Crock-Pot Banana Bread Coffee Cake

Banana bread bumped up a notch with a sweet topping. Easy to make and one to eat with coffee in the morning.
Prep Time 15 minutes
Cook Time 2 hours
Total Time 2 hours 15 minutes
Course Breakfast
Cuisine American
Servings 10 People

Ingredients
  

Coffee Cake

  • 1/2 Cup Light or Dark Brown Sugar packed
  • 1/2 Cup Unsalted Butter softened
  • 1/2 Teaspoon Pure Vanilla Extract
  • 3/4 Cup Milk
  • 2 Medium Eggs
  • 2 Medium Bananas mashed
  • 1 1/2 Cup all purpose flour
  • 2 Teaspoon Baking Powder
  • 1 Teaspoon Ground Cinnamon
  • 1/4 Teaspoon Baking Soda
  • 1/8 Teaspoon Kosher Salt

Streusel Topping

  • 1/2 Cup Unsalted Butter softened
  • 1/3 Cup Light or Dark Brown Sugar packed
  • 1/3 Cup Granulated White Sugar
  • 1/4 Cup all purpose flour
  • 1/2 Teaspoon Ground Cinnamon
  • 1/4 Teaspoon Kosher Salt

Instructions
 

  • In a large mixing bowl, mix the butter, brown sugar, vanilla extract, milk, eggs and bananas.
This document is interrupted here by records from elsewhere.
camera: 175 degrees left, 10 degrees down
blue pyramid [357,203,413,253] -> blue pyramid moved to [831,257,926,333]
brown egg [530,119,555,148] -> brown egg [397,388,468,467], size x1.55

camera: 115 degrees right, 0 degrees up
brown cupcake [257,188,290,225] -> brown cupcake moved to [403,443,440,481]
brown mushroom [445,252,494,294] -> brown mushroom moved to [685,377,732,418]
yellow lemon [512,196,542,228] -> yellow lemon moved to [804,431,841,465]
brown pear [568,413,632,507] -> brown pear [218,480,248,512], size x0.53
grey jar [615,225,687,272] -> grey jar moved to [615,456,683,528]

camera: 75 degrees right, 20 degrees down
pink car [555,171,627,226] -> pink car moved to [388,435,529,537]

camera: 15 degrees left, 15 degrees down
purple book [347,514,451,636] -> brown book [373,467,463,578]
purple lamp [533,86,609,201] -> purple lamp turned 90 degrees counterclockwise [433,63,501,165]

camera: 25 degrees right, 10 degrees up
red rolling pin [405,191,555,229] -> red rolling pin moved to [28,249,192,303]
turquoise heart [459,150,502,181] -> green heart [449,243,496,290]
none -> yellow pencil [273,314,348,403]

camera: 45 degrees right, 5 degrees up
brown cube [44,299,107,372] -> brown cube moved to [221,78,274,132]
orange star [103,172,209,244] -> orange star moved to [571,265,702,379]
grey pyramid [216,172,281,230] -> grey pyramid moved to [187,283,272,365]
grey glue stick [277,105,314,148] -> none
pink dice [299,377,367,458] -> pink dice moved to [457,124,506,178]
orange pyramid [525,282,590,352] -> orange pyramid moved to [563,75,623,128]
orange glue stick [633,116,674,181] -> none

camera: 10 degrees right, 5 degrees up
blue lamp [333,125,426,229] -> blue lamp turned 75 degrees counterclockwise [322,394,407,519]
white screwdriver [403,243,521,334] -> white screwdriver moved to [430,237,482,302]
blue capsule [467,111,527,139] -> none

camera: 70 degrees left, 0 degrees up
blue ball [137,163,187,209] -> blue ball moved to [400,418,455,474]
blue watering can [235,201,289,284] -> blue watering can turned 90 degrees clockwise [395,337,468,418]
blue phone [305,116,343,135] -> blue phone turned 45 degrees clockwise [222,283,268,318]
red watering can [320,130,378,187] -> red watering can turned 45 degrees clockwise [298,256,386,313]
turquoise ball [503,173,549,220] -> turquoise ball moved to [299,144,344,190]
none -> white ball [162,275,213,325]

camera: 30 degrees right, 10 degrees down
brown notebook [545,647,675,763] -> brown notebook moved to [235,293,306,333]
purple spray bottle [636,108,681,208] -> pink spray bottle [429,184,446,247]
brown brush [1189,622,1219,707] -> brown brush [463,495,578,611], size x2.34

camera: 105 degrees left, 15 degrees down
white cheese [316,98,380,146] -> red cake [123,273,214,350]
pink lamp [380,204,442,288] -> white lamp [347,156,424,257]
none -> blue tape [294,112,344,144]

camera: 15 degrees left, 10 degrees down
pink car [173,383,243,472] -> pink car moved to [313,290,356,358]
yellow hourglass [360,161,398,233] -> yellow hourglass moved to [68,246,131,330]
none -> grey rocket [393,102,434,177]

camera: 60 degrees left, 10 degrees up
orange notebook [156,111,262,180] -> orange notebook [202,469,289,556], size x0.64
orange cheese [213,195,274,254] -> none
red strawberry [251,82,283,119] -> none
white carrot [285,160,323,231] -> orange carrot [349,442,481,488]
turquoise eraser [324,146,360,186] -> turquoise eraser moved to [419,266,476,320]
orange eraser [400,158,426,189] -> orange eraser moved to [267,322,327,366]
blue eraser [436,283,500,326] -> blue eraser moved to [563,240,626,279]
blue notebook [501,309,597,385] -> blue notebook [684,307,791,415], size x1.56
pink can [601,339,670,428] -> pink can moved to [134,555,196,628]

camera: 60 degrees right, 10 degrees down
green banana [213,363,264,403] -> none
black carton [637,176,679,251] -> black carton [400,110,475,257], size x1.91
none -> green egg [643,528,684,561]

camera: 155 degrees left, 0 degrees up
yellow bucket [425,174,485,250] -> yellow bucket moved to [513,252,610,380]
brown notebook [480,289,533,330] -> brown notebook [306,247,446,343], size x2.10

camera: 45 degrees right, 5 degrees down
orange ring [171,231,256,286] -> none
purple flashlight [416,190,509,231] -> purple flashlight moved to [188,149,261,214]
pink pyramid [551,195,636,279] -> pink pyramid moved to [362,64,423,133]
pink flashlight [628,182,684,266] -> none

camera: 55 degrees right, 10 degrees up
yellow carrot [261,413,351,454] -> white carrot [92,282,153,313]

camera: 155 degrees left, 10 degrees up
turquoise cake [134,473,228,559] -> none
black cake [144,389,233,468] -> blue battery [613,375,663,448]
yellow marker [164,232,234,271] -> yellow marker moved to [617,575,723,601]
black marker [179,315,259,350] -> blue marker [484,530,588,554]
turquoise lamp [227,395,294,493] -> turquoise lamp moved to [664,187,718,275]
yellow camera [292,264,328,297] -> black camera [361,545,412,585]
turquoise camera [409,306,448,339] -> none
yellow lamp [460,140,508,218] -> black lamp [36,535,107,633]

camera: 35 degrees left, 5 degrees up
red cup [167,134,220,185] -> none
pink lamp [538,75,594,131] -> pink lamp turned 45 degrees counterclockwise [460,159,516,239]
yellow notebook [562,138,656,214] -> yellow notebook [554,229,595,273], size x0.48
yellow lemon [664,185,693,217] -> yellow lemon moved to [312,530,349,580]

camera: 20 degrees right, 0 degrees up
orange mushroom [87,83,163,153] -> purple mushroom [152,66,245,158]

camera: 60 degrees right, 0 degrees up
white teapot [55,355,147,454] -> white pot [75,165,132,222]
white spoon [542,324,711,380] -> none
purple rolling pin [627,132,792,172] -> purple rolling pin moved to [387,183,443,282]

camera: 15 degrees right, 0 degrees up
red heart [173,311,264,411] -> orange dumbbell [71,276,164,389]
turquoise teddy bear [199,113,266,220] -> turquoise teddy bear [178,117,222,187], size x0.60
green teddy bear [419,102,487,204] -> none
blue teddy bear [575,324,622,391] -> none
Set aside.
  • In a medium mixing bowl, mix the flour, baking powder, cinnamon, baking soda and salt.
  • Slowly mix the dry ingredients into the wet ingredients using a hand mixer until the batter forms.
  • Grease a crock-pot casserole dish or a 6 qt or larger crock-pot. If using a regular crock-pot, cut a piece of parchment paper and place it on the bottom of the crock covering the bottom and the sides.
  • Add the batter to the slow cooker.
  • In a small mixing bowl, mix the ingredients for the streusel with a fork.
  • Add the streusel topping to the batter in pieces.
  • Cover and cook on LOW for 2 hours or until the middle has set.
  • Serve from the crock-pot casserole dish or if using parchment paper, pull up on the sides of the paper and remove the coffee cake from the slow cooker. Slice and serve.

Notes

double the batter batch for thicker pieces of coffee cake.